The podcast (by Rayo and Dennis Burnett’s company, Identity Productions) takes a very similar shape but has to work with a lack of entrancing taco visuals. To mitigate that, each episode opens with “The Sound of Tacos,” a segment that asks interviewees their favorite taco sounds, and plays them for an oddly immersive portrayal of a disjointed experience. The tacos are not what’s most important here. Rayo calls them a Trojan horse for stories of immigrant life, small business, and community.
“We try to uncover a lot of these different issues; that really goes back to the food,” Rayo says. Centering on the people who make the food “answers some of the questions around who gets to tell the story. For me, it’s very important to have those Mexican and Mexican-American voices — and Latino voices — front and center because they haven’t been, really, in the past.”
Some interviews are conducted in Spanish, with the agreement that not everyone will understand, and that’s okay. It’s still preferred to dubbing, which depersonalizes the speaker by deleting his or her voice.

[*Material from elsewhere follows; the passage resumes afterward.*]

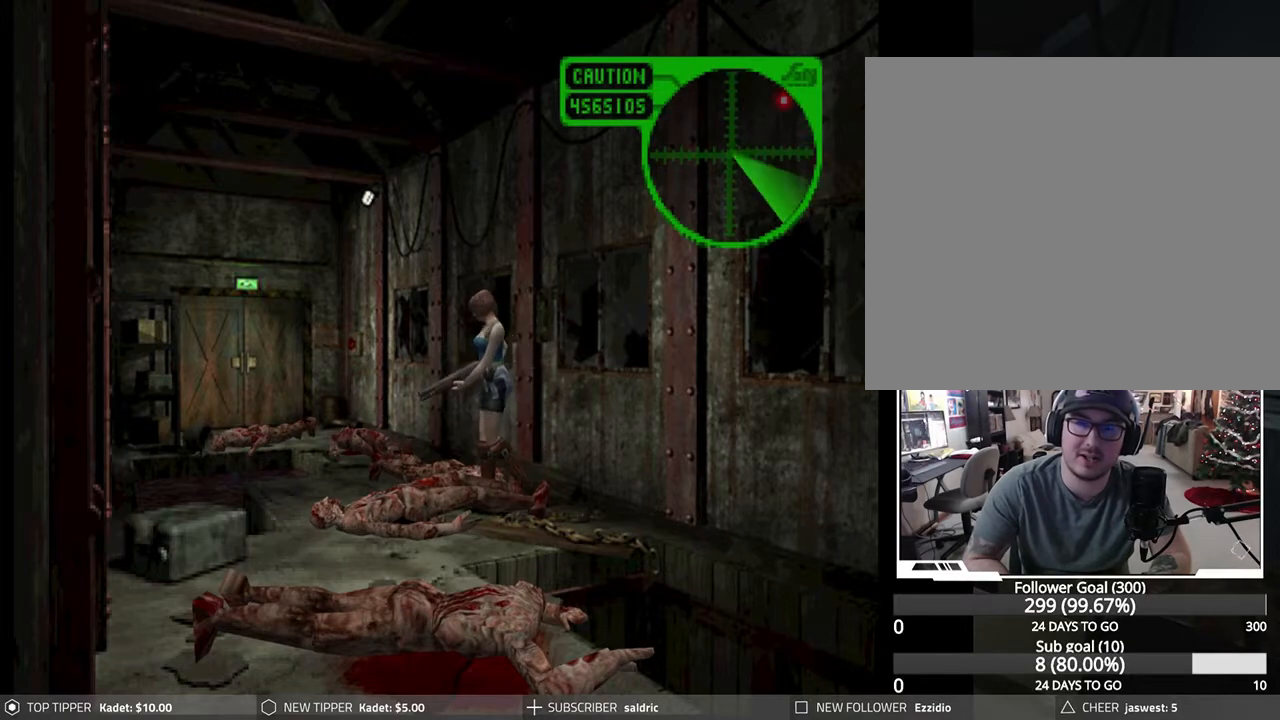
{"buttons": ["DPAD_LEFT"], "left_stick": "center", "events": []}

The interviews are not so long that a non-Spanish speaker would have to skip the whole episode, and as Rayo points out, “It’s 2021.” There are ways around it. Rayo’s suggestion is to listen with a friend who can not just translate the words, but invite another into the experience of being bilingual.
While Rayo takes a tough-love stance on getting authentic voices out there, he understands not everyone is confident picking the right food truck or ordering in Spanish. With Tacos of Texas, he wants to make small businesses accessible outside of what’s doing well on social media.
Ideally, anyone should be ready to approach a new taco experience, understand something about the people running it, and order with an open attitude.
“I think part of that is just being kind and friendly to the people that work in these taquerias,” Rayo says. “Try something new. Explore a new taco. Even though you think you know your city, there’s probably a new taco spot opening up.”
Learn about tacos around Texas anywhere you listen to podcasts, including the KUT and KUTX Studios library.